Re the album: I’m fascinated that after more than a decade of me listening to songs Frank has written – often about his own life experiences, which on the surface seems so vastly different from mine – I still find lyrics that resonate with me deeply. Which is so weird and so wonderful, because Frank’s life obviously has changed quite a bit in this decade and so has mine (maybe less than his). But our life experiences in this decade do not mirror or even resemble each other, I think. And still there are these words, that express what I’m feeling more eloquently and more beautifully than I ever could. Again! Still! How does he do that?
The lyrics in question: The title of this post! Obviously! I don’t recall which podcast (episode) from the variety of mental health / self-care podcasts I occasionally listen to, touched on the same subject. I do remember that I had been listening to it on my way to the radio gig Frank played in March. Which really was just a coincidence, obviously, but I still like that fact.
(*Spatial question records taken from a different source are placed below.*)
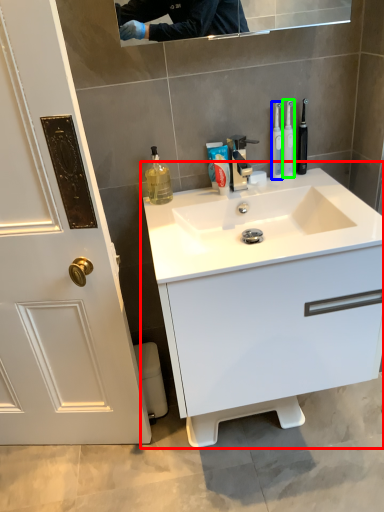
Question: Estimate the real-world distances between objects in this image. Which object is farther from bathroom cabinet (highlighted by a red box), mouthwash (highlighted by a blue box) or toothbrush (highlighted by a green box)?

Choices:
 (A) mouthwash
 (B) toothbrush

Answer: (B)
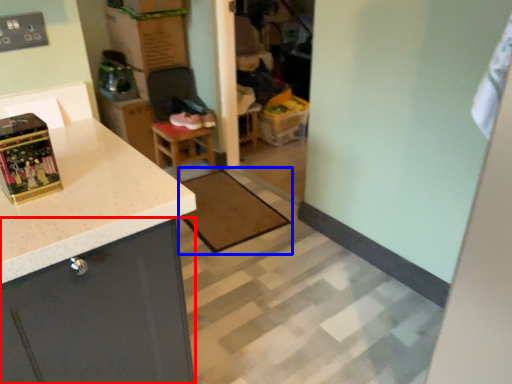
Question: Which of the following is the closest to the observer, cabinetry (highlighted by a red box) or mat (highlighted by a blue box)?

Choices:
 (A) cabinetry
 (B) mat

Answer: (A)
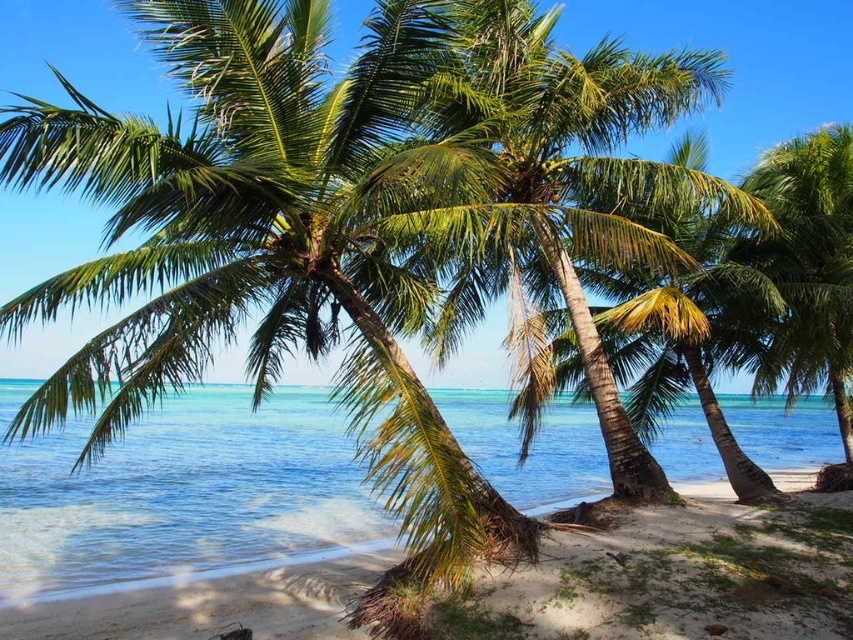
The height and width of the screenshot is (640, 853). What do you see at coordinates (184, 493) in the screenshot?
I see `clear blue water at center` at bounding box center [184, 493].

Between point (187, 540) and point (788, 141), which one is positioned behind?

The point (788, 141) is more distant.

Identify the location of clear blue water at center. The height and width of the screenshot is (640, 853). (184, 493).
The guest in that podcast coined it a bit differently more along the lines of “hoping that our past had been different / happier / better is not helping us to move forward, because we then keep ruminating about the past instead of letting it go”. You get the idea, I hope. And of course I have read and heard that many times before, but during that podcast for the first time it felt like it really landed with me. Now Frank sings these words and again they land.
Usually you’d think and usually I’d agree that “giving up hope” is a bad thing. But in this case it’s not, because you can hope as much as you want, you can’t change the past. What happened happened and hoping it didn’t doesn’t change anything. I don’t know if I’m making sense. It just felt weird in an absolutely wonderful way to have that sentiment sung to me by my favourite artist.